Texto de origen:
━━━━━━━━━━━━━━━━━━━━━━━━━━━━━━
Lo único que importa ahora es la dirección del viento. Si se levanta habrá que espabilar, mover al ganado hasta el abrevadero. El fuego se mueve libremente ante víctimas estáticas, quemadas o con presentes y futuros ya disueltos. Las luces de las ambulancias añaden algo de color a este paisaje. Silencio ante lo inevitable: la casa de todos es un polideportivo que cuenta con las comodidades del siglo XXI. Otro helicóptero. A última hora de la España de hoy, mi pueblo es leña. Queda pendiente una vida que arde en preguntas, que arde y sólo arde.

Ilustración: Masayasu Uchida

El rey emérito de la avaricia

El virus terminó con el habitual funcionamiento de un mundo dislocado. De otra manera resulta imposible entender que los trapicheos del padre del actual monarca no sean la comidilla en playas y terrazas atiborradas. Pero es así y, a medida que se descuenta el verano, las portadas de numerosos periódicos internacionales amanecen con el Borbón mientras que en su cortijo apenas se le concede alguna siesta bajo esa condición tan etérea recogida en el artículo 56.3, aquello de que «la persona del rey es inviolable y no está sujeta a responsabilidad». Y así dispara elefantes en plena crisis, se folla a la Justicia, pide un perdón gangoso ante las cámaras y todos iguales ante la ley.
━━━━━━━━━━━━━━━━━━━━━━━━━━━━━━
Datos proporcionados:
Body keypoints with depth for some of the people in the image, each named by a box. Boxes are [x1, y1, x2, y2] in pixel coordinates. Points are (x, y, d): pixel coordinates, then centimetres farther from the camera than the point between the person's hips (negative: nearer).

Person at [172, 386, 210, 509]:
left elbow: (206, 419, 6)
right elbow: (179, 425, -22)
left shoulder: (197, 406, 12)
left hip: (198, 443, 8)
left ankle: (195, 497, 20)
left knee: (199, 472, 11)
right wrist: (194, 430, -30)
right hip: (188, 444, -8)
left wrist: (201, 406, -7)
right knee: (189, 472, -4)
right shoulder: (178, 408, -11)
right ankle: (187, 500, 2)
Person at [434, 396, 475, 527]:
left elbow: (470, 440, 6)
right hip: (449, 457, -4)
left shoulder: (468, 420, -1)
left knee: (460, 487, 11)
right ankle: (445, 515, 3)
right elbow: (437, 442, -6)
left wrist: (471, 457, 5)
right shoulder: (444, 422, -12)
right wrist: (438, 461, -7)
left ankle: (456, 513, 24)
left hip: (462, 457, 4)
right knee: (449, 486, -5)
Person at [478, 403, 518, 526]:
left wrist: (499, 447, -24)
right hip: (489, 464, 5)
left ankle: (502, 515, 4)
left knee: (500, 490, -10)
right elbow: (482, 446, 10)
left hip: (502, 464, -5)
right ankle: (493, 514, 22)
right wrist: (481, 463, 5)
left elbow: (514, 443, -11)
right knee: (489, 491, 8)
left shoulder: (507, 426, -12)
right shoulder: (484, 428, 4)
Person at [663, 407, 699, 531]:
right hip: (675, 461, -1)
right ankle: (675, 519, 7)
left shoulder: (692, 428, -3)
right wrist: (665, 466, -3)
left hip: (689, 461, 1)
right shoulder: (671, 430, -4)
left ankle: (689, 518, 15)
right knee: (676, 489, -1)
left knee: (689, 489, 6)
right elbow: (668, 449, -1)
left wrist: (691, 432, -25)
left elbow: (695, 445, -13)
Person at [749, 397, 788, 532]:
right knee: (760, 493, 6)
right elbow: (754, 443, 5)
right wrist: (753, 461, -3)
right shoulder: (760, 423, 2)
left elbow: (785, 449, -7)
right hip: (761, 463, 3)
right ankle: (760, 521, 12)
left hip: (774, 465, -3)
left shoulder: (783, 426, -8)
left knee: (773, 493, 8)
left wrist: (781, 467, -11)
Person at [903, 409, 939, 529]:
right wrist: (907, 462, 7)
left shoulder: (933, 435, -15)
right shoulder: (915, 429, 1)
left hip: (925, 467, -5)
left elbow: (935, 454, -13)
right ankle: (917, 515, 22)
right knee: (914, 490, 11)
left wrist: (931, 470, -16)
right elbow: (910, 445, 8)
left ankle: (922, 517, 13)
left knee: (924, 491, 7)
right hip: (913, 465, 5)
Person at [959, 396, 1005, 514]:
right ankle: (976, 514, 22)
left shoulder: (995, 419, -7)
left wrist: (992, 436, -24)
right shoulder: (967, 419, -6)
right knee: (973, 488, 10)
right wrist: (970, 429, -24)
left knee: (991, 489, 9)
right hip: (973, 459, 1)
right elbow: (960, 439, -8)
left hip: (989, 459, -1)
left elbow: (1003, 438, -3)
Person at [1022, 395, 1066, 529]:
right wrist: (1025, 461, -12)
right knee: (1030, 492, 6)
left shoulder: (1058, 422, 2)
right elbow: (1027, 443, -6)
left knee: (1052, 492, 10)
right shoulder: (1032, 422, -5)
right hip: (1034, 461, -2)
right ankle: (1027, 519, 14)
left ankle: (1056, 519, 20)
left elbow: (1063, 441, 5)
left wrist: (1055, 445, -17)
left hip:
━━━━━━━━━━━━━━━━━━━━━━━━━━━━━━
Conjunto de tareas:
1: Resume el texto en dos oraciones.
2: Reproduce literalmente el fragmento del texto comprendido entre «Lo único que» y «y sólo arde.», ambos incluidos.
3: Indica si cada una de estas afirmaciones coincide con el texto: (a) la casa de todos es un polideportivo; (b) el artículo 56.3 establece que el rey está sujeto a responsabilidad; (c) las luces de los coches de bomberos añaden color al paisaje. Responde sí o no y cita las palabras del texto que lo deciden.
Los registros proceden de una fuente distinta a la del texto.

Respuestas por tarea:
1: El texto describe un incendio que avanza libremente mientras la gente se refugia en un polideportivo y el pueblo de quien escribe se convierte en leña. Bajo el título «El rey emérito de la avaricia», señala que los trapicheos del padre del actual monarca no son la comidilla en playas y terrazas, aunque aparecen en las portadas de numerosos periódicos internacionales, y alude a la inviolabilidad recogida en el artículo 56.3.

2:
Lo único que importa ahora es la dirección del viento. Si se levanta habrá que espabilar, mover al ganado hasta el abrevadero. El fuego se mueve libremente ante víctimas estáticas, quemadas o con presentes y futuros ya disueltos. Las luces de las ambulancias añaden algo de color a este paisaje. Silencio ante lo inevitable: la casa de todos es un polideportivo que cuenta con las comodidades del siglo XXI. Otro helicóptero. A última hora de la España de hoy, mi pueblo es leña. Queda pendiente una vida que arde en preguntas, que arde y sólo arde.

3:
(a) Sí: «la casa de todos es un polideportivo que cuenta con las comodidades del siglo XXI».
(b) No: «la persona del rey es inviolable y no está sujeta a responsabilidad».
(c) No: «Las luces de las ambulancias añaden algo de color a este paisaje».